### Page ###

Reality hit last week. I’m spreading myself too thin, and it’s not doing me any good. I should have come to this realization on my own, or at least before my husband Ross left for a two-week job in India, but no. It took a non-family member (a person for whom I have tremendous respect and who shall remain nameless) to enlighten me. It was hard for me to hear that some of my professional aspirations needed to be put on hold, but I took the news with dignity. I’m lying—I had a four-hour meltdown. I cried to my mother for an hour, skyped Ross in India for another two hours, and then watched The Real Housewives of Whatever County (those women never fail in making me feel better about myself). Only then did I start to make adjustments.

I won’t bore you with the details, but I will say that one major change involved Harry-care. Finding a good/convenient daycare isn’t a career goal, but childcare allows me the time I need to focus on my school/career objectives. Unlike Tina Fey, I don’t work eighty-hour weeks, but like Ms. Fey I live in the Big Apple, and finding close, reliable childcare is an issue. For the last six months, Ross and I have been hauling Harry from Brooklyn to Manhattan three days a week to bring him to a daycare that we like. Since we work from home, this involves four subway rides per day.  But last week (hooray!), I found a trustworthy daycare in our neighborhood that didn’t have the customary waiting list. Now, our daycare commute will be fifteen minutes instead of ninety. Why, you ask, don’t we hire a nanny? Well unlike Ms. Fey’s, my apartment isn’t exactly huge (this is an assumption—Tina’s never invited me over for dinner), and then there’s the whole working from home thing (enough said).

My tap dancing routine also demanded a few career-oriented alterations, which I begrudgingly made. With these changes in place, I’m beginning to feel like I might have a tighter grip on the ledge that I’m clinging to. And because of that, I’ve been able to enjoy Harry that much more. He likes to give me taps on the back after a good meal, shake his index finger at me when he’s upset, play hide and go seek at 7 a.m., and give me kisses before bedtime. In a way though, his constant evolution only makes things harder. Some days, all I want to do is hang out with him and forget about my work/school life altogether, but that’s not realistic (so thankfully, I can’t spend too much time obsessing about it).

### Given entries ###

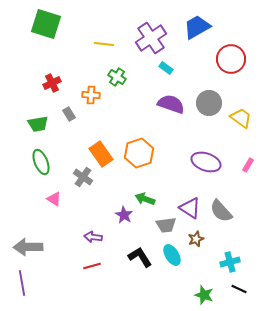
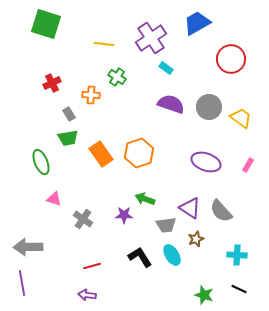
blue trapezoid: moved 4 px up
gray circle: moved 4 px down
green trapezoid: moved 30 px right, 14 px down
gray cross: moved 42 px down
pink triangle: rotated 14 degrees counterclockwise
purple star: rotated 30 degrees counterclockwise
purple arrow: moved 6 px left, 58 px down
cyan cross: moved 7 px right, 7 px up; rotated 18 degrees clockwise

###

> _Exercises to complete_:
#1 Please condense the paragraph of the post that begins "I won't bore you with the details" into a short bulleted list that keeps its main facts.
#2 According to the post, how long will the daycare commute take now that Harry has a new daycare?
#3 Set down everything in the post from "My tap dancing" down to "obsessing about it).", word for word.

> _Answers per task_:
#1
- One major change involved childcare for Harry, which frees time for school and career goals.
- Finding close, reliable childcare in New York is an issue.
- For six months, Ross and the writer took Harry from Brooklyn to a Manhattan daycare three days a week, which meant four subway rides per day.
- Last week the writer found a trustworthy daycare in their own neighborhood with no waiting list.
- The daycare commute will drop from ninety minutes to fifteen.
- A nanny isn't an option because the apartment isn't large and both of them work from home.

#2 Fifteen minutes instead of ninety.

#3
My tap dancing routine also demanded a few career-oriented alterations, which I begrudgingly made. With these changes in place, I’m beginning to feel like I might have a tighter grip on the ledge that I’m clinging to. And because of that, I’ve been able to enjoy Harry that much more. He likes to give me taps on the back after a good meal, shake his index finger at me when he’s upset, play hide and go seek at 7 a.m., and give me kisses before bedtime. In a way though, his constant evolution only makes things harder. Some days, all I want to do is hang out with him and forget about my work/school life altogether, but that’s not realistic (so thankfully, I can’t spend too much time obsessing about it).